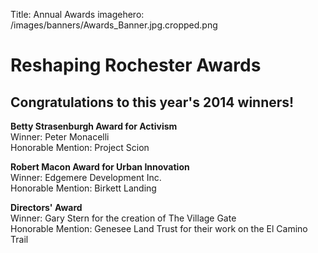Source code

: Title: Annual Awards
imagehero: /images/banners/Awards_Banner.jpg.cropped.png


# Reshaping Rochester Awards


## Congratulations to this year's 2014 winners!

__Betty Strasenburgh Award for Activism__ <br />
Winner: Peter Monacelli <br />
Honorable Mention: Project Scion <br />

__Robert Macon Award for Urban Innovation__ <br />
Winner: Edgemere Development Inc. <br />
Honorable Mention: Birkett Landing <br />

__Directors' Award__ <br />
Winner: Gary Stern for the creation of The Village Gate <br />
Honorable Mention: Genesee Land Trust for their work on the El Camino Trail <br />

#### [Task description]
Apart from the pictures, every line of the data above should be given again exactly.

#### [Expected answer]
Source code

: Title: Annual Awards
imagehero: /images/banners/Awards_Banner.jpg.cropped.png


# Reshaping Rochester Awards


## Congratulations to this year's 2014 winners!

__Betty Strasenburgh Award for Activism__ <br />
Winner: Peter Monacelli <br />
Honorable Mention: Project Scion <br />

__Robert Macon Award for Urban Innovation__ <br />
Winner: Edgemere Development Inc. <br />
Honorable Mention: Birkett Landing <br />

__Directors' Award__ <br />
Winner: Gary Stern for the creation of The Village Gate <br />
Honorable Mention: Genesee Land Trust for their work on the El Camino Trail <br />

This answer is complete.